— QUÉ HARÁS —
a. Según el texto sobre la obra de Milanés, ¿en qué se convierte el artista en lugar de asumir el poder de un editor o de un traductor?
b. Reescribe como lista el párrafo del texto sobre la obra de Milanés que empieza con "En la sociedad de la comunicación", conservando sus datos principales.

— TEXTO MOSTRADO —
═══
Vista de la exposición “No lo escribas en el hielo” de Juan Andrés Milanés

El arte, en cambio, se revela como un espacio especulativo que acoge y multiplica las realidades ajenas sin el beneficio del rédito mediático, aunque también existen casos en los que la narración estética ha sabido hacer fortuna con el dolor del otro. La euforia del denominado arte político supo jugar muy bien con ello. La escena del arte contemporáneo se vio asistida de infinitas “puestas en escenas” de la otredad en situaciones dramáticas de diferente tono y color. Quedando pocas opciones de fuga frente a ese panorama regido por lo que en su momento llamé “expoliación de la otredad”, se produjo una enorme cantidad de exposiciones en el contexto institucional del arte que no iban más allá de la burda instrumentalización ideológica de los lugares de enunciación ajenos. Ninguna producción cultural o de sentido es ingenua, por lo que cada gesto que resulta de una elaboración cultural consciente es susceptible de convertirse en instrumento ideológico con miras al control o la persuasión progresiva. Habría que asumir siempre una posición desconfiada e intelectualmente crítica frente a todo tipo de discurso que enarbole la benevolencia por sobre cualquier actitud que no implique una convicción profunda. No interesa tanto que se hable de un tema sino el modo cómo se habla de este y la relación que se establece con el mismo.

© Juan Andrés Milanés

Es en este sentido, creo, donde reside la singularidad del proceso creativo de Milanés dado que, en su caso, el artista es sujeto de producción, pero también es sujeto de pertenencia; es decir, él es consciente de ser parte de esas historias que escucha y que luego cuenta a través de un artefacto perversamente minimalista y barroco al mismo tiempo. De tal suerte las historias adquieren, en sus manos, otro sentido muy distinto. El relato de la violencia sobre los cuerpos de los otros se dignifica mediante lo que pudiera entenderse como un acto de justicia poética en el que las víctimas “regalan” sus historias para ser traducidas en objeto-arte. Es un modo otro de reclamar la atención de una sociedad que vive presa de la anemia afectiva y de la esterilidad del compromiso. Y es aquí donde, también, se localiza una de las virtudes de este trabajo y que tiene que ver con la sustantivación e importancia del lugar de la escucha.

© Juan Andrés Milanés

En la sociedad de la comunicación y del consumo habita una gran sordera. La sobresaturación genera indiferencia y pura desidia. Aprovechando este margen de vulnerabilidad del sistema, el artista revaloriza el rol de la escucha como manifestación de respeto y de estima. El acto de la escucha, la propia performatividad que extraña esa acción paciente y expectante, se convierte así en gesto de agradecimiento y de complicidad por parte de Milanés. Toda confesión conlleva una gran responsabilidad que se resume en otra pregunta ¿qué hacer con esta información? Milanés lo tiene claro. Y esa claridad le asiste al saber escoger, con rigor meridiano, su lugar de enunciación. Por ello no asume el poder de un editor o de un traductor, tampoco el de un emisor de juicios de valor que dicta sentencia; en su defecto, se convierte en un mediador entre el sujeto de la violencia, el relato de ese episodio violento y la socialización de este último en el espacio artístico, en el tejido hermenéutico de la obra de arte.
═══
— REGISTROS PROPORCIONADOS —
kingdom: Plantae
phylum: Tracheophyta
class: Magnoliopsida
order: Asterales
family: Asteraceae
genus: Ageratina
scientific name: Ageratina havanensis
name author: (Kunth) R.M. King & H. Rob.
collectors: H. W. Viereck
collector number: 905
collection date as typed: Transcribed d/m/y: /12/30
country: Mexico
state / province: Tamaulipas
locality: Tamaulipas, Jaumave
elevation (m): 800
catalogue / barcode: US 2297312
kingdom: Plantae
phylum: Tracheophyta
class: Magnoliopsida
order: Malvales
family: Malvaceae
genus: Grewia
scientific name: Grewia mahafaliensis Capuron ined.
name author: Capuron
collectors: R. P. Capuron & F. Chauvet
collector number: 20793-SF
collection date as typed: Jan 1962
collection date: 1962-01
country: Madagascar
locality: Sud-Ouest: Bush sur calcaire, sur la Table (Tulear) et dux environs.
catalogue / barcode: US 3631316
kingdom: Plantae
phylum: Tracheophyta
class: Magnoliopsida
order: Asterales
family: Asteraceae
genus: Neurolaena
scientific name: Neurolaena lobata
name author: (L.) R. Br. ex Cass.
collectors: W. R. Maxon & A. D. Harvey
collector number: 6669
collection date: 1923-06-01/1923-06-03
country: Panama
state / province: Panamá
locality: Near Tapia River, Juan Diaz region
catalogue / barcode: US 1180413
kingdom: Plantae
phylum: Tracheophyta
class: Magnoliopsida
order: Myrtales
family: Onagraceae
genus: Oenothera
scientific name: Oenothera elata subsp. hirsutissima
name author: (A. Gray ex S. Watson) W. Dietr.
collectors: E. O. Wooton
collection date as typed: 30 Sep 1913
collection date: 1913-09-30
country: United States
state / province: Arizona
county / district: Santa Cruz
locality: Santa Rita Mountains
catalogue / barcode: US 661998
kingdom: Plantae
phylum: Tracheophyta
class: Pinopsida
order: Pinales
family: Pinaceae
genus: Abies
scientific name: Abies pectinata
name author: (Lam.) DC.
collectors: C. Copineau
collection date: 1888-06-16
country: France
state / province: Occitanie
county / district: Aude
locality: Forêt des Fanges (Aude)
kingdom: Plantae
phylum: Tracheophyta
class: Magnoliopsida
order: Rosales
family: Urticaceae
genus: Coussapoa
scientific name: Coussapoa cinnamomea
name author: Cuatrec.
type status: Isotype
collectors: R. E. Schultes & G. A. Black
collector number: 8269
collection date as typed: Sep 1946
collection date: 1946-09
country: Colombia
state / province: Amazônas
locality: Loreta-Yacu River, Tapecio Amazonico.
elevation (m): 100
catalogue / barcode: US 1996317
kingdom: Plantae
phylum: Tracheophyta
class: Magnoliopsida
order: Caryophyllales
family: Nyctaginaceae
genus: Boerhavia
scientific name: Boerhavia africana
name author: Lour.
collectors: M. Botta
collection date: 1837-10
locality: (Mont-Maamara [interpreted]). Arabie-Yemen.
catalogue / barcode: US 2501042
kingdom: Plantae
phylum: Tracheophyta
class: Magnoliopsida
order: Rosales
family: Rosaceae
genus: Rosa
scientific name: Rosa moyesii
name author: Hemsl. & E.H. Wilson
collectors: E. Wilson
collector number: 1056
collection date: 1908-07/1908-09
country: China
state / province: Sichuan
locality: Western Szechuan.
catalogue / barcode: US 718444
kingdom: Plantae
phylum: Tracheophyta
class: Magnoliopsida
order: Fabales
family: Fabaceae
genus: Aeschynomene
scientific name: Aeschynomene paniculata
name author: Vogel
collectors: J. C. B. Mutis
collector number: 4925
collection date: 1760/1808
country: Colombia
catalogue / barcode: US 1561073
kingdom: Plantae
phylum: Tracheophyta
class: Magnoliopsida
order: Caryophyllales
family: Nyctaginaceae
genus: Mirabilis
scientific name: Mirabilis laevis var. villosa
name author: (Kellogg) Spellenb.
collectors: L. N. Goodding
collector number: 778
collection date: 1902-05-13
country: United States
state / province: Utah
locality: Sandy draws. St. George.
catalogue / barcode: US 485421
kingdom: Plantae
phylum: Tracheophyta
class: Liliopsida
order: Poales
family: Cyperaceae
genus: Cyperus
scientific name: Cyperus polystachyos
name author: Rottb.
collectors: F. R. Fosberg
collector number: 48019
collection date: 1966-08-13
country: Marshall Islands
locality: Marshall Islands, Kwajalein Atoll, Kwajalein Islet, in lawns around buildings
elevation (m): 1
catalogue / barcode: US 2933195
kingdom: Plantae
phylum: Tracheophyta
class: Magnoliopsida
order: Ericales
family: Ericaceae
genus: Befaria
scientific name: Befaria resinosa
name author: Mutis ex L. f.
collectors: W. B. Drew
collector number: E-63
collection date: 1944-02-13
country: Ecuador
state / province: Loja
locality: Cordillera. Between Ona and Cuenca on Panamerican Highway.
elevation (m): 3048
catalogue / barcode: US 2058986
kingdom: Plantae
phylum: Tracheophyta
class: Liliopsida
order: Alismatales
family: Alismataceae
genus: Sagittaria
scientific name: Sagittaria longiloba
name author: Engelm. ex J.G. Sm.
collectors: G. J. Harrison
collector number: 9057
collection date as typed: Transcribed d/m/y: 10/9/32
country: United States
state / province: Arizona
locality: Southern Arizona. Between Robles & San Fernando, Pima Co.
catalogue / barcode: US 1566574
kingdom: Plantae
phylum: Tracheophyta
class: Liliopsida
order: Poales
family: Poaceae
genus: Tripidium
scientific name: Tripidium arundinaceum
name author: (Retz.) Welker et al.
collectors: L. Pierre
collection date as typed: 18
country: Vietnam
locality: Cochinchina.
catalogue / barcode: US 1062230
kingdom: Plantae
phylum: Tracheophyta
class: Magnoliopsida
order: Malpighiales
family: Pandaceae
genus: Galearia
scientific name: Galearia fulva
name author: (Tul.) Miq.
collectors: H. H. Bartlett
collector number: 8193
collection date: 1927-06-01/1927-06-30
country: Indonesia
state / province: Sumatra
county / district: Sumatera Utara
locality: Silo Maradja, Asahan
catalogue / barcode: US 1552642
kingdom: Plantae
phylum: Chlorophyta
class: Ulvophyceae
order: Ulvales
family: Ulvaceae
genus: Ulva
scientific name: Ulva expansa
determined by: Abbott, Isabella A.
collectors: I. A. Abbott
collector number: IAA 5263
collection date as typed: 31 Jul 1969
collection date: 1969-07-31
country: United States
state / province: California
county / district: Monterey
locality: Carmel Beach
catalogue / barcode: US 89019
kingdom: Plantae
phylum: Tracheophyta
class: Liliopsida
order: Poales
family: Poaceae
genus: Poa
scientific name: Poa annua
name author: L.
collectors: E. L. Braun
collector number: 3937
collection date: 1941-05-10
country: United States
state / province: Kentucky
═══
— SOLUCIONES POR TAREA —
a. En un mediador entre el sujeto de la violencia, el relato de ese episodio violento y la socialización de este último en el espacio artístico.

b.
- En la sociedad de la comunicación y del consumo hay una gran sordera, y la sobresaturación genera indiferencia y desidia.
- Aprovechando esa vulnerabilidad del sistema, el artista revaloriza la escucha como manifestación de respeto y estima.
- La escucha se convierte en un gesto de agradecimiento y complicidad por parte de Milanés.
- Toda confesión conlleva la responsabilidad de decidir qué hacer con esa información, y Milanés lo tiene claro al escoger con rigor su lugar de enunciación.
- No asume el papel de editor, traductor ni emisor de juicios de valor.
- Actúa como mediador entre el sujeto de la violencia, el relato del episodio violento y su socialización en el espacio artístico.